** INSTRUCTIONS FOR THE TASK **
In the light switch thread, why does Pit_69 decide the eBay switch won't work, and what does Blasirl say that switch is for? Answer in one to three sentences.

# Changing Light Switch



## Pit_69 (Oct 11, 2016)

Hi everyone.
My car has a light switch that comes without the "OFF" position, ie, I can never turn off my lights if i want too. I have AUTO, Parking, ON.
I saw this replacement on ebay:
OEM Electric Power Headlight Control Switch for Chevrolet Cruze New
Wonder if in the US the same part is available, and if anyone has the part number to buy it there and not from China.
Thanks!


----------



## EricSmit (Dec 21, 2016)

Picture of your knob?


----------



## BrandoFisher117 (Mar 14, 2016)

If you go to the auto position, there is another "notch" but it doesn't stay "off". If done right, the DIC will say "Auto Lights Off" or something along those lines. Just turn the knob counter-clockwise (but don't force anything).


----------



## LiveTrash (May 24, 2015)

EricSmit said:


> Picture of your knob?


Wooow, keep it PG rated here, guy.


----------



## Pit_69 (Oct 11, 2016)

Hi all, 
Here two pictures of my light switch. The one in ebay wont work as it has a different shape (believe it is for the gen1 cruze???


----------



## Blasirl (Mar 31, 2015)

Pit_69 said:


> Hi all,
> Here two pictures of my light switch. The one in ebay wont work as it has a different shape (believe it is for the gen1 cruze???


The one you linked to on is for first gens and is for overseas vehicles that have electrically adjustable headlamps. There are versions that do not have this feature, but look very similar. Also I am pretty sure any with a split main button is also for overseas versions that have front and rear fogs.


----------

** GIVEN INFORMATION **
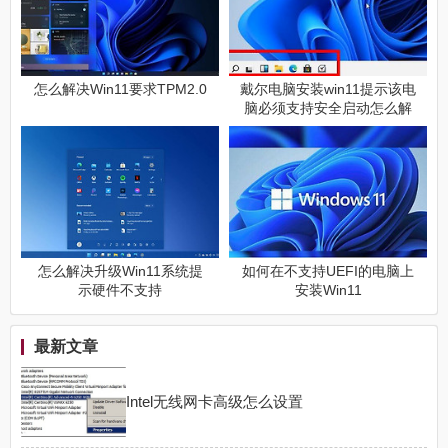
怎么解决Win11要求TPM2.0
戴尔电脑安装win11提示该电
脑必须支持安全启动怎么解
决
怎么解决升级Win11系统提
如何在不支持UEFI的电脑上
示硬件不支持
安装Win11
最新文章
Intel无线网卡高级怎么设置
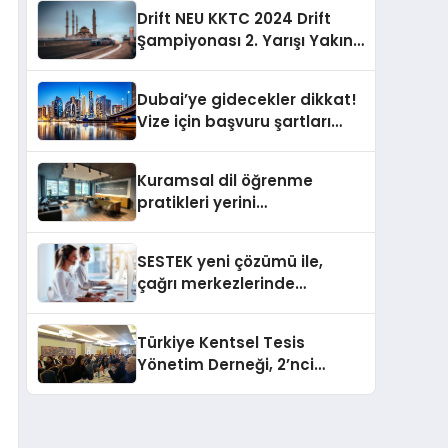
Drift NEU KKTC 2024 Drift
Şampiyonası 2. Yarışı Yakın
Doğu Kampüsünde
Gerçekleştirildi
Dubai’ye gidecekler dikkat!
Vize için başvuru şartları
değişti
Kuramsal dil öğrenme
pratikleri yerini
performansa dayalı
iletişime bırakıyor
SESTEK yeni çözümü ile,
çağrı merkezlerinde
kapasite planlama
verimliliğini 4 kat artırıyor
Türkiye Kentsel Tesis
Yönetim Derneği, 2’nci
Yönetim Kurulu Çalışma
Kampı düzenlendi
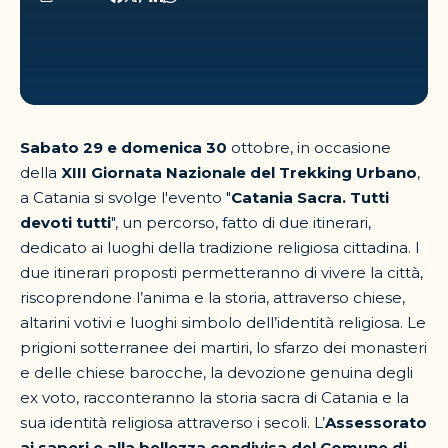
Sabato 29 e domenica 30
ottobre, in occasione
della
XIII Giornata Nazionale del Trekking Urbano
,
a Catania si svolge l'evento "
Catania Sacra. Tutti
devoti tutti
", un percorso, fatto di due itinerari,
dedicato ai luoghi della tradizione religiosa cittadina. I
due itinerari proposti permetteranno di vivere la città,
riscoprendone l’anima e la storia, attraverso chiese,
altarini votivi e luoghi simbolo dell’identità religiosa. Le
prigioni sotterranee dei martiri, lo sfarzo dei monasteri
e delle chiese barocche, la devozione genuina degli
ex voto, racconteranno la storia sacra di Catania e la
sua identità religiosa attraverso i secoli. L’
Assessorato
ai saperi e alla bellezza condivisa del Comune di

** EXERCISE ANSWER **
Pit_69 decides the eBay switch won't work because it has a different shape from the car's switch and seems to be for the first-generation Cruze. Blasirl says it is for first-generation cars and for overseas vehicles with electrically adjustable headlamps.